Architects and urban planners under the age of 35 sent in applications from Moscow, St Petersburg, Kazan, London, Miami, Delhi, Beijing, and Pisa. From among the 739 applicants from six countries and 53 cities, 30 finalists have been chosen.
“This year, we made the terms more difficult for applicants,” says Nataliya Fishman-Bekmambetova, the biennale’s director. “We didn’t ask them to invent a project. We asked them to come up with ideas for the redevelopment of actual industrial sites in Kazan. I think there will be lots of interesting projects, since we have many good specialists — we just need to give them a chance to work.”

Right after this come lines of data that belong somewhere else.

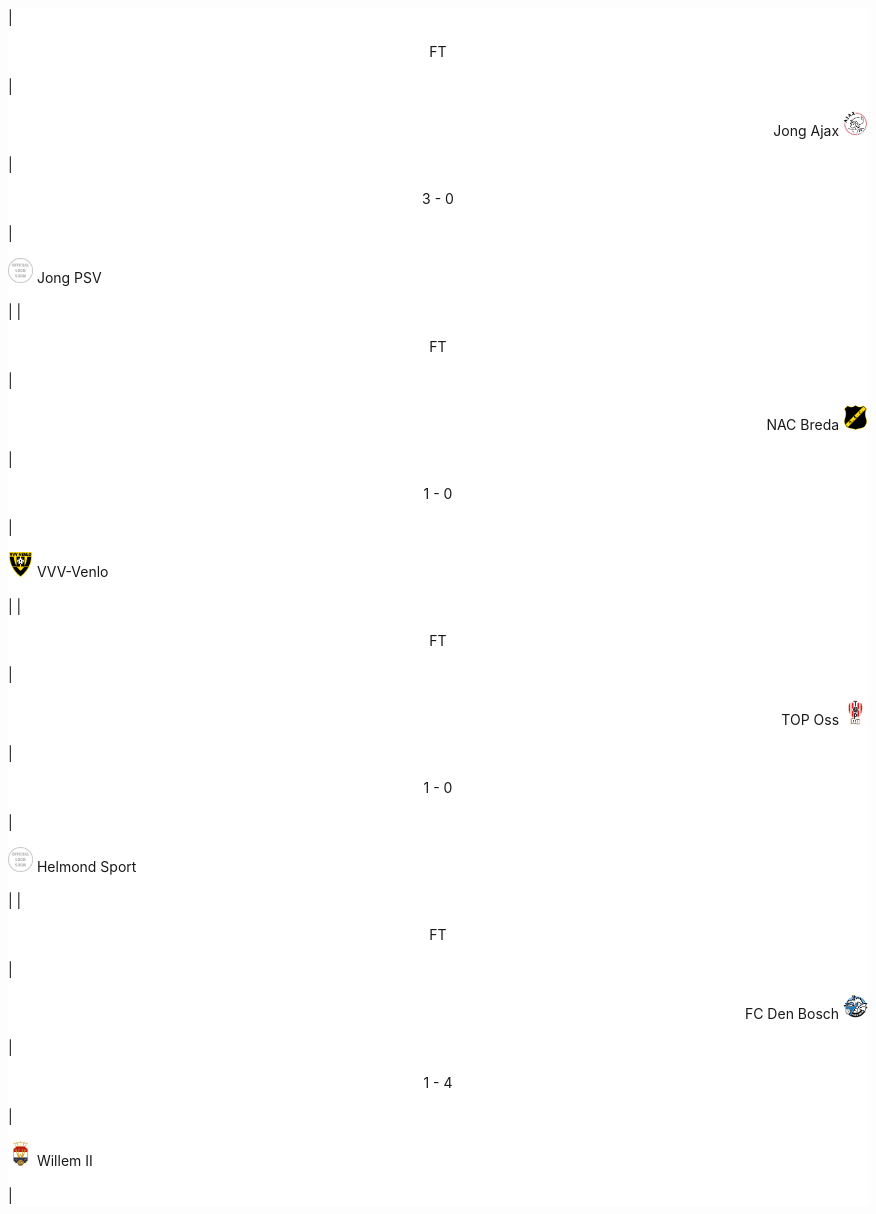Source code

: | <p align="center">FT</p> | <p align="right">Jong Ajax <img src="/static/logos/Jong Ajax.png" height="25px"></p> | <p align="center">3 - 0</p> | <p align="left"><img src="/static/logos/Jong PSV.png" height="25px"> Jong PSV</p> |
| <p align="center">FT</p> | <p align="right">NAC Breda <img src="/static/logos/NAC Breda.png" height="25px"></p> | <p align="center">1 - 0</p> | <p align="left"><img src="/static/logos/VVV-Venlo.png" height="25px"> VVV-Venlo</p> |
| <p align="center">FT</p> | <p align="right">TOP Oss <img src="/static/logos/TOP Oss.png" height="25px"></p> | <p align="center">1 - 0</p> | <p align="left"><img src="/static/logos/Helmond Sport.png" height="25px"> Helmond Sport</p> |
| <p align="center">FT</p> | <p align="right">FC Den Bosch <img src="/static/logos/FC Den Bosch.png" height="25px"></p> | <p align="center">1 - 4</p> | <p align="left"><img src="/static/logos/Willem II.png" height="25px"> Willem II</p> |
</div>
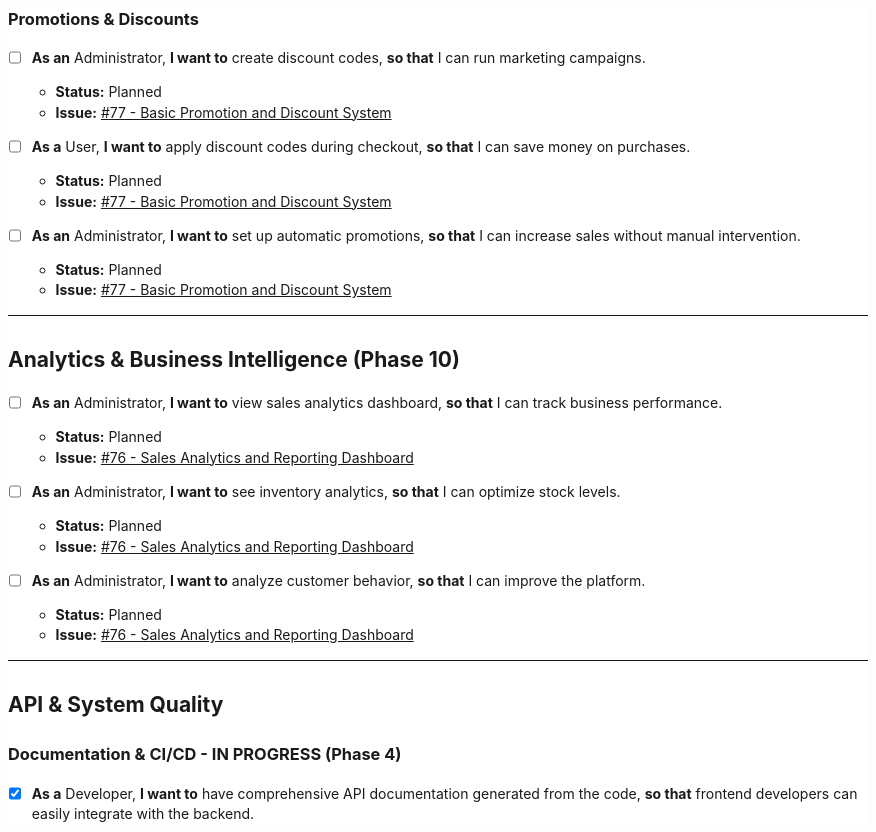 ### Promotions & Discounts

- [ ] **As an** Administrator, **I want to** create discount codes, **so that** I can run marketing campaigns.

  - **Status:** Planned
  - **Issue:** [#77 - Basic Promotion and Discount System](https://github.com/joekariuki3/ecommerce_backend/issues/77)

- [ ] **As a** User, **I want to** apply discount codes during checkout, **so that** I can save money on purchases.

  - **Status:** Planned
  - **Issue:** [#77 - Basic Promotion and Discount System](https://github.com/joekariuki3/ecommerce_backend/issues/77)

- [ ] **As an** Administrator, **I want to** set up automatic promotions, **so that** I can increase sales without manual intervention.
  - **Status:** Planned
  - **Issue:** [#77 - Basic Promotion and Discount System](https://github.com/joekariuki3/ecommerce_backend/issues/77)

---

## Analytics & Business Intelligence (Phase 10)

- [ ] **As an** Administrator, **I want to** view sales analytics dashboard, **so that** I can track business performance.

  - **Status:** Planned
  - **Issue:** [#76 - Sales Analytics and Reporting Dashboard](https://github.com/joekariuki3/ecommerce_backend/issues/76)

- [ ] **As an** Administrator, **I want to** see inventory analytics, **so that** I can optimize stock levels.

  - **Status:** Planned
  - **Issue:** [#76 - Sales Analytics and Reporting Dashboard](https://github.com/joekariuki3/ecommerce_backend/issues/76)

- [ ] **As an** Administrator, **I want to** analyze customer behavior, **so that** I can improve the platform.
  - **Status:** Planned
  - **Issue:** [#76 - Sales Analytics and Reporting Dashboard](https://github.com/joekariuki3/ecommerce_backend/issues/76)

---

## API & System Quality

### Documentation & CI/CD - IN PROGRESS (Phase 4)

- [x] **As a** Developer, **I want to** have comprehensive API documentation generated from the code, **so that** frontend developers can easily integrate with the backend.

The young architects in the competition are developing projects to rehabilitate the territories of the Santekhpribor factory and the grain elevator in Kazan’s river port. Santekhpribor is situated in a former industrial zone. The finalists drew lots to determine which sites they would work on.
Tchoban says: “It’s almost impossible to overestimate the importance of the challenge of disused industrial sites: virtually every Russian city today is confronted with the question of how to repurpose such sites. To a great degree, a cityscape depends on the choice of strategy for developing former industrial zones, as do levels of comfort for local residents and tourists. The key challenge today is to find the value in every former industrial site or building. This is real ecological awareness — making an effort to preserve physical, energy, and occupational resources. It’s the younger generation of Russian architects who must formulate a strategy.”
This year, there will be four prizes. The high-profile international jury will choose the two best projects for each site, assigning first and second places. Tchoban, the jury’s chairman, will be joined in the judging duties by Michiel Riedijk, founder and partner of Neutelings Riedijk Architects and professor at Delft Technical University (Netherlands); Philip Yuan, co-chairman of the Built Environment Technology Center at Washington University and director of the Academic Committee at Shanghai Technology Center for Engineering Digital Design; and Kristin Feireiss, curator and co-founder of the independent architectural gallery Aedes Architecture Forum in Berlin and a member of the jury for the Pritzker Prize.
These international experts will be joined by three of the winners of the First Russian Architecture Biennale for Young Architects: Mikhail Beylin and Daniil Nikishin, founders of CITZENSTUDIO (Moscow); Nadezhda Koreneva (Moscow); and Oleg Manov (FUTURA Architects, St. Petersburg).
The biennale will include a three-day professional programme with lectures, presentations, and discussions of the challenges in regenerating industrial zones and of ways to bring young architects into the professional community. In addition to the main competition, this year there will be a new architectural-artistic competition for 9th- and 10th-graders.
In 2020, the proposals by the finalists of the biennale will be shown at the Aedes Architecture Forum in Berlin. Aedes is the first independent architecture gallery in Europe; it exhibits work by specialists in contemporary architecture and urban design. The biennale is open to visitors.
Recently, the city was in the news for being the venue of the Aga Khan Awards for Architecture prize-giving ceremony.